Using modern scientific breeding methods,
the staff of the nursery manages to get 2-3 times more chicks from each
pair than in natural conditions. Reared young falcons are released
annually to their historical habitats. In conditions of insufficient
funding, about 15-20 birds are released annually.
Another no less
important direction in the development of the nursery is the activity of
employees to revive the forgotten traditions of Russian falconry.
At the beginning of the XXI century, the reserve is a major regional
research center focused on the implementation of environmental and
environmental work in the Lipetsk and adjacent regions.
The
scientific department of the reserve includes:
4 laboratories
(flora and vegetation, mycology, entomology, vertebrate zoology);
the
largest stock collections in the region are the herbarium of the Central
Russian Upland (35,628 herbarium sheets of 1,788 species of higher
plants), mycological herbarium (3,600 specimens) and the stock
collection of invertebrates (232,723 specimens of 3,960 species);
scientific library, meteorological post, museum, photo laboratory.
The staff of the scientific department includes 9 researchers and 9
laboratory assistants. Employees are highly qualified specialists in the
field of ecology, botany, zoology.
Scientific research is carried
out on the following topics:
"Chronicle of Nature", which aims to
collect annual monitoring data on the state of the natural complex of
the reserve and its surrounding territories; the topic has been
conducted since 1975;
"Scientific foundations and methods for
preserving the diversity of ecosystems and landscapes of specially
protected natural areas of the Upper Don"

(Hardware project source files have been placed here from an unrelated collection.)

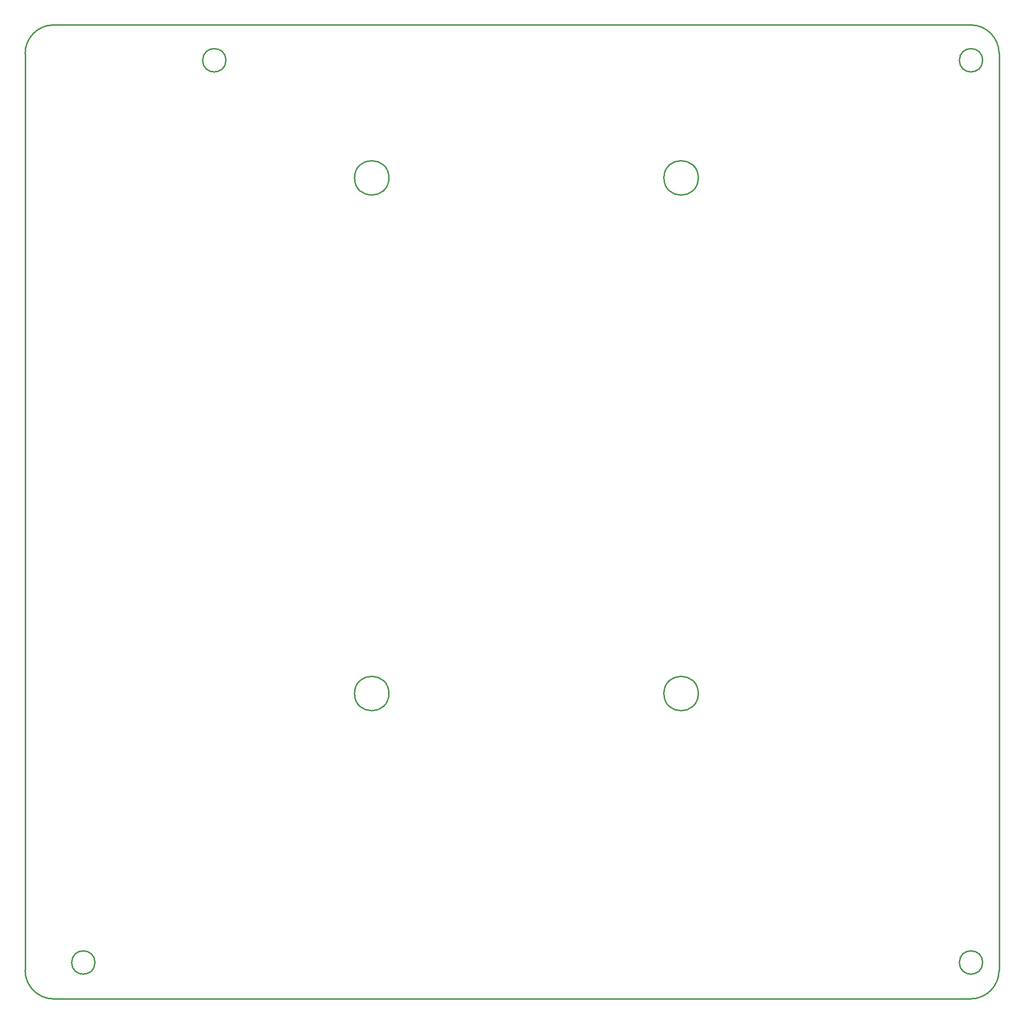
<source format=gm1>
%TF.GenerationSoftware,KiCad,Pcbnew,7.0.10*%
%TF.CreationDate,2024-01-18T14:13:19+02:00*%
%TF.ProjectId,jox030,6a6f7830-3330-42e6-9b69-6361645f7063,rev?*%
%TF.SameCoordinates,Original*%
%TF.FileFunction,Profile,NP*%
%FSLAX46Y46*%
G04 Gerber Fmt 4.6, Leading zero omitted, Abs format (unit mm)*
G04 Created by KiCad (PCBNEW 7.0.10) date 2024-01-18 14:13:19*
%MOMM*%
%LPD*%
G01*
G04 APERTURE LIST*
%TA.AperFunction,Profile*%
%ADD10C,0.250000*%
%TD*%
G04 APERTURE END LIST*
D10*
X78491581Y-40590419D02*
G75*
G03*
X72491581Y-40590419I-3000000J0D01*
G01*
X72491581Y-40590419D02*
G75*
G03*
X78491581Y-40590419I3000000J0D01*
G01*
X19991581Y-13890419D02*
G75*
G03*
X14991581Y-18890419I0J-5000000D01*
G01*
X182123581Y-20060419D02*
G75*
G03*
X178059581Y-20060419I-2032000J0D01*
G01*
X178059581Y-20060419D02*
G75*
G03*
X182123581Y-20060419I2032000J0D01*
G01*
X132491581Y-40590419D02*
G75*
G03*
X126491581Y-40590419I-3000000J0D01*
G01*
X126491581Y-40590419D02*
G75*
G03*
X132491581Y-40590419I3000000J0D01*
G01*
X50043581Y-20060419D02*
G75*
G03*
X45979581Y-20060419I-2032000J0D01*
G01*
X45979581Y-20060419D02*
G75*
G03*
X50043581Y-20060419I2032000J0D01*
G01*
X78491581Y-130590419D02*
G75*
G03*
X72491581Y-130590419I-3000000J0D01*
G01*
X72491581Y-130590419D02*
G75*
G03*
X78491581Y-130590419I3000000J0D01*
G01*
X184991581Y-18890419D02*
G75*
G03*
X179991581Y-13890419I-4999901J99D01*
G01*
X184991581Y-178890419D02*
X184991581Y-18890419D01*
X14991581Y-178890419D02*
G75*
G03*
X19991581Y-183890419I5000000J0D01*
G01*
X179991581Y-13890419D02*
X19991581Y-13890419D01*
X179991581Y-183890421D02*
G75*
G03*
X184991581Y-178890419I-1J5000001D01*
G01*
X182123581Y-177540419D02*
G75*
G03*
X178059581Y-177540419I-2032000J0D01*
G01*
X178059581Y-177540419D02*
G75*
G03*
X182123581Y-177540419I2032000J0D01*
G01*
X14991581Y-18890419D02*
X14991581Y-178890419D01*
X27183581Y-177540419D02*
G75*
G03*
X23119581Y-177540419I-2032000J0D01*
G01*
X23119581Y-177540419D02*
G75*
G03*
X27183581Y-177540419I2032000J0D01*
G01*
X19991581Y-183890419D02*
X179991581Y-183890419D01*
X132491581Y-130590419D02*
G75*
G03*
X126491581Y-130590419I-3000000J0D01*
G01*
X126491581Y-130590419D02*
G75*
G03*
X132491581Y-130590419I3000000J0D01*
G01*
M02*

</source>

The reserve is an important center for environmental education. It is
visited by many tourists every year, it serves as a base for educational
and industrial practice for students of Voronezh State University and
other universities of Russia. On the territory of the estate of the
reserve there is a children's field ecological camp.
One of the
most important activities of the reserve is environmental education of
the population, carried out in the following forms:
Excursion
activities - during the summer season of 1999, the reserve "Galichya
Gora" was visited by 4963 tourists. Excursions are conducted along a
specially prepared ecological trail with a visit to the museum, an
alpine hill and aviaries with birds of prey.
Summer ecological camps
for young researchers of nature - in June - July 1998-1999, employees of
the reserve, with the support of the Committee for Environmental
Protection of Lipetsk, conducted special field classes on ecology and
nature protection for more than 200 Lipetsk schoolchildren.
The
“March of Parks” is held annually in the reserve - literary competitions
“The World of Reserved Nature”, exhibitions of children's drawings,
meetings in the regional scientific library, ecological “landing
parties” are organized.
Working with the media. The employees of the
reserve are members of the editorial board of the regional children's
ecological newspaper "Syroezhka", the authors of numerous publications
in the regional and central press.
Participation in the shooting of
popular science films and the publication of teaching aids. In recent
years, a number of popular science educational videos have been shot
(Galichya Gora Nature Reserve, Mushrooms, their use and protection,
Poisonous and medicinal plants of the Lipetsk region), dozens of
environmental stories have been prepared for regional and regional
television and radio companies, methodological manuals for teachers.
Participation of researchers in conducting training seminars for the
leaders of the Yunnat stations and teachers of biology in the Lipetsk
region, regional gatherings of young ecologists.